Back to stress: Cate Newman brought us a think-tank’s forecast that by 2050, more than one billion people could be climate refugees somewhere in the world as deserts spread, floods rage, sea levels rise, and other mayhem and conflicts worsen — but as Cate reports, many in power around the world are resisting any attempt to class these victims of slow-motion disasters as being truly refugees.

A lonely producer stands at the chalkboard, pondering the line up.

Show producer Devon Tredinnick ponders the lineup and especially all the gaps as showtime nears.

What then do we do? Well, Midweek’s Lauren Roulston interviewed a member of the board of Bike Ottawa whose suggestion is to start with simple, do-able steps like how we as individuals get from A to B — and if we do, we may profit personally from it in terms of health and cash, on top of the whole saving-the-world thing.

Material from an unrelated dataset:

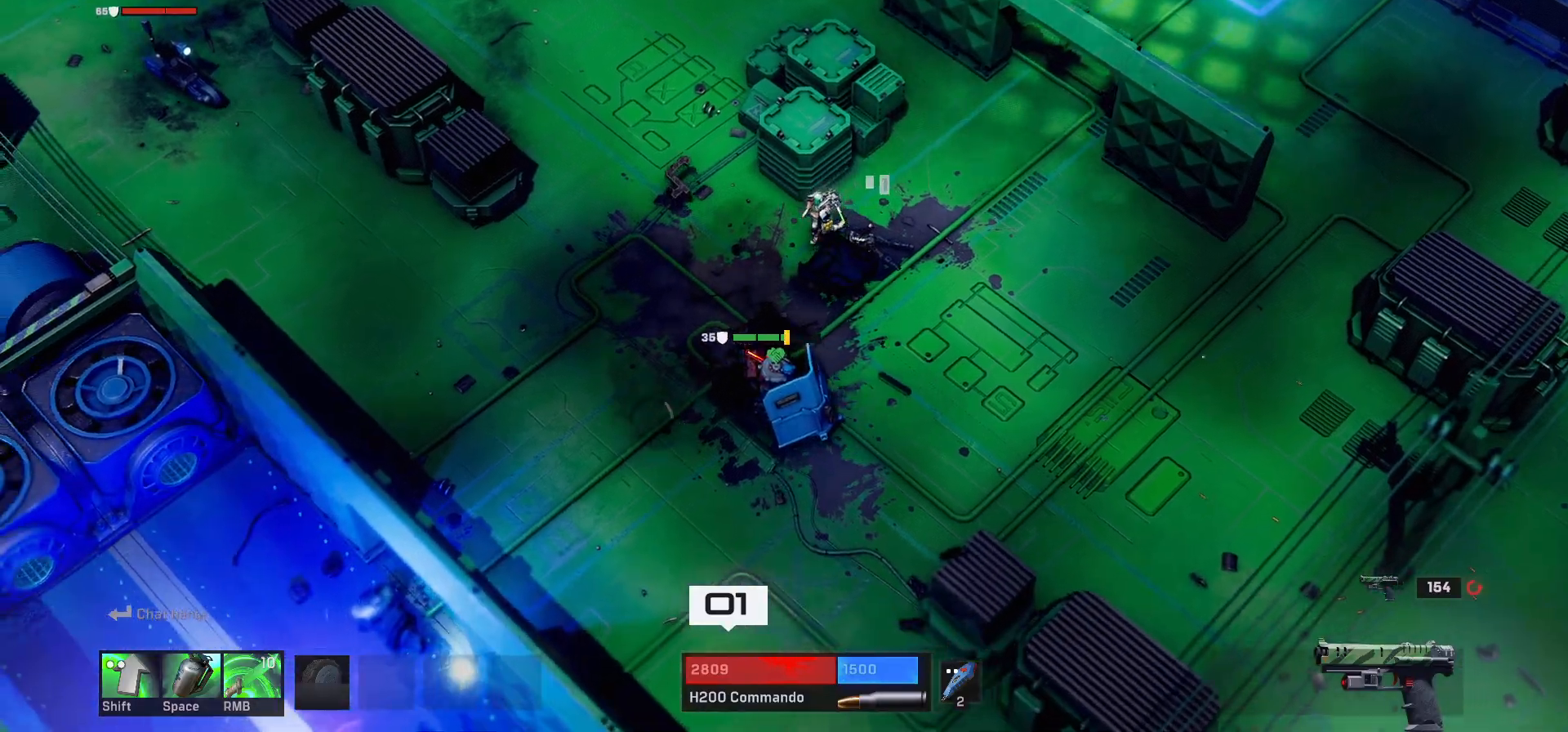
{"keys": ["a", "s"], "mouse": [], "events": []}
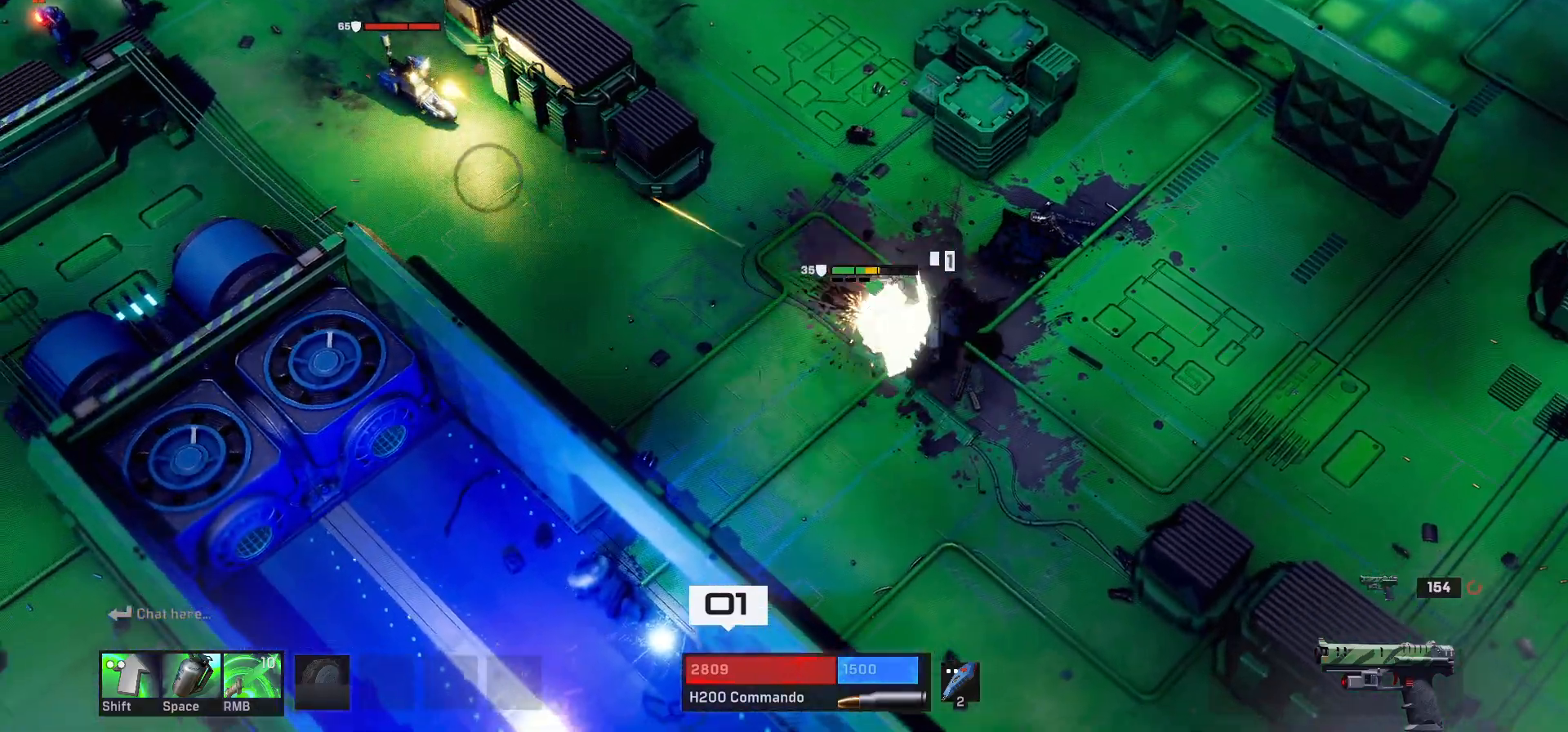
{"keys": ["a", "s"], "mouse": [], "events": [[50, "a", "up"], [450, "a", "down"]]}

Sember Wood then was back with a preview of a book by author Tracey Lindeman called Bleed, due out on March 21, about the ordeal of endometriosis. Women with this condition can experience disrupted fertility, severe cramping during abnormal and heavy menstrual periods, pain during intercourse, and serious gaslighting by doctors who too often don’t recognize the condition or listen to the women who are suffering through it.

Speaking of gaslighting — sorry, groceries, speaking of groceries, the CEOs of Canada’s three major grocery chains were appearing before a Parliamentary committee on the day we put this Midweek together, so we spoke with a manager of a not-so-major local grocery chain, Cedars and Co., about the roles that smaller food retailers can play in the human food chain and about how shoppers can ease the impacts of food price hikes.

And if all else fails — that determined job hunt, dancing in nature, biking for the climate, grabbing doctors by the lapels until they listen, chasing interviews for a real radio show on CKCU-FM — if all else fails, there’s always the escape of the make-believe of the movies: Midweek’s Mack Linke found out about the lineup of this year’s International Film Festival of Ottawa from Tom McSorley, its executive director.